Il partito che caccia chi dissente

EPURAZIONI Chi difende le proprie idee viene messo all’indice. Lo hanno fatto con me e ora con la Binetti

Quando è nato, lo abbiamo chiamato Partito democratico perché unisse tutti e andasse oltre le vecchie appartenenze. Un partito con l’ambizione di rappresentare quasi la metà degli italiani e mettere insieme sensibilità diverse, dove potessero sentirsi a proprio agio laici e cattolici, ebrei e musulmani, moderati e progressisti, dove si potesse esprimere liberamente la propria opinione senza il timore di vedersi assaliti e processati. Invece in questi due anni alle nobili intenzioni dei fondatori è subentrato il mesto ritorno a pratiche di altri tempi e altri paesi.
Nel Pd di oggi difendere le proprie idee, essere coerenti significa essere messi all’indice. Non si è mai visto un partito che si dice democratico ma a neanche due anni di vita parla un giorno sì e l’altro pure di espulsioni, epurazioni, processi dei garanti. L’ho sperimentato sulla mia pelle, cacciato e insultato per aver difeso la legalità di un organo parlamentare, la commissione di Vigilanza, il cui legittimo voto è stato calpestato con procedure senza precedenti. Lo hanno sperimentato diversi altri esponenti del Pd. Da giorni l’onorevole Binetti è vittima non soltanto degli sproloqui di tanti sedicenti democratici, ma anche delle pressioni avanzate senza tanti complimenti dai membri del Pd affinché si tolga di torno. Sempre che a cacciarla non ci pensi qualche comitato di epurazione interno al partito, dopo che il segretario in carica è arrivato a definire le sue posizioni «un problema».
Eppure quando i cattolici facevano comodo nessuno ha avuto dubbi a candidarla. L’onorevole Mantini, reo di aver rilasciato qualche intervista sulla gestione del patrimonio, è stato costretto a rivolgersi verso altri lidi. Altro caso ancora, quello del deputato Gaglione. Il motivo dell’epurazione è stato trovato nelle troppe assenze in Parlamento. Eppure non si capisce come mai dell’assenteismo il partito e il gruppo se ne siano accorti solo dopo un anno, a differenza dei giornalisti che lo avevano già segnalato diverse volte.
Forse bisognerebbe discutere dell’approssimativa conduzione dei gruppi parlamentari, alla cui guida furono imposti dall’allora segretario Veltroni, Soro e Finocchiaro in nome di una non chiara logica di continuità tra legislature differenti e alla faccia dell’autonomia delle istituzioni rispetto ai partiti. In quell’occasione, insieme a pochi altri, dichiarai pubblicamente la mia contrarietà a quella modalità di elezione-nomina.
Insomma, il Pd è diventato il partito buttafuori, mentre la conta degli epurati aumenta, i voti calano e la confusione trionfa con l’on. Fioroni che dichiara, candidamente, sperando di risolvere i problemi: «Lo statuto del Pd non prevede le espulsioni».

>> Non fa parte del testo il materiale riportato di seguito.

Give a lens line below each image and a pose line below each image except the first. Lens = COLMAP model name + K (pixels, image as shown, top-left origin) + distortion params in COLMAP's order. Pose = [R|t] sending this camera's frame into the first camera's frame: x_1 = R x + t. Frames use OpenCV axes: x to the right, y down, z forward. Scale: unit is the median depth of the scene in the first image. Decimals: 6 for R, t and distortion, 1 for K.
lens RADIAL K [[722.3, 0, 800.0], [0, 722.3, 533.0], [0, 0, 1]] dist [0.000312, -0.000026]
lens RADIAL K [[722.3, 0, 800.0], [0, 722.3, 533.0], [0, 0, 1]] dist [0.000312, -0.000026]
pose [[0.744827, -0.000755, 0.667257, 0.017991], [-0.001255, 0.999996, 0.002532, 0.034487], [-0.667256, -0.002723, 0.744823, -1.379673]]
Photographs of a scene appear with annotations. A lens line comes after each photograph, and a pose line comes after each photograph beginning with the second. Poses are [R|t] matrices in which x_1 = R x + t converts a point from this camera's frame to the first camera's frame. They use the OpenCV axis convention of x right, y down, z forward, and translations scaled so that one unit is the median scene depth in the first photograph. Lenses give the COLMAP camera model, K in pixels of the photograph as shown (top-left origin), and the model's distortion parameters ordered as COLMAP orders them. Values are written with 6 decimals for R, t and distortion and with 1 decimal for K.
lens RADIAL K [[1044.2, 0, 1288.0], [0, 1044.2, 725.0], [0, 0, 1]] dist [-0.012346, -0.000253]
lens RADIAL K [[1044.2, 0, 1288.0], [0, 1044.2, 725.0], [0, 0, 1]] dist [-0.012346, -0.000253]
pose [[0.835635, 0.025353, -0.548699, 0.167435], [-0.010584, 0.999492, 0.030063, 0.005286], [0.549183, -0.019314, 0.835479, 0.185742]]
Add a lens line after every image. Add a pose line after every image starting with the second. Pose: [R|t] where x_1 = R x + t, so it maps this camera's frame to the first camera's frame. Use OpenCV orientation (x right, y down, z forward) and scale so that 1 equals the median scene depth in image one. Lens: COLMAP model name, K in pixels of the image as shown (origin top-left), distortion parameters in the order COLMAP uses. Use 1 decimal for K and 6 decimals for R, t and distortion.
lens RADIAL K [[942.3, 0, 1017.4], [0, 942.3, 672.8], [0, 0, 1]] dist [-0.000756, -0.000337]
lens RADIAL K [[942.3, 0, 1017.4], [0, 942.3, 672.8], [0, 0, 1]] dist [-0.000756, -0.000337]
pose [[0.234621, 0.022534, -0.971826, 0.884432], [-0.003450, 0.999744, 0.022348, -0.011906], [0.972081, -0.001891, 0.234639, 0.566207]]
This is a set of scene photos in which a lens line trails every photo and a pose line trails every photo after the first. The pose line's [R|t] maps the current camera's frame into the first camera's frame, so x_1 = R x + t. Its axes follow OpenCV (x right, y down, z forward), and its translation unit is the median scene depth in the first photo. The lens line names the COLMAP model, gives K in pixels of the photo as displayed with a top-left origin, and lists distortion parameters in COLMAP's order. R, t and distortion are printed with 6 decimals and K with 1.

Forse l’aggettivo «democratico», nell’intenzione di chi guida oggi il partito, fa riferimento a un’altra democrazia, quella dell’infausto «centralismo democratico», dove i dirigenti erano obbligati a sostenere idee che non condividevano. Ma non ci sarà bisogno di arrivare a tanto. Altro che vocazione maggioritaria, avanti di questo passo finiranno come i dieci piccoli indiani.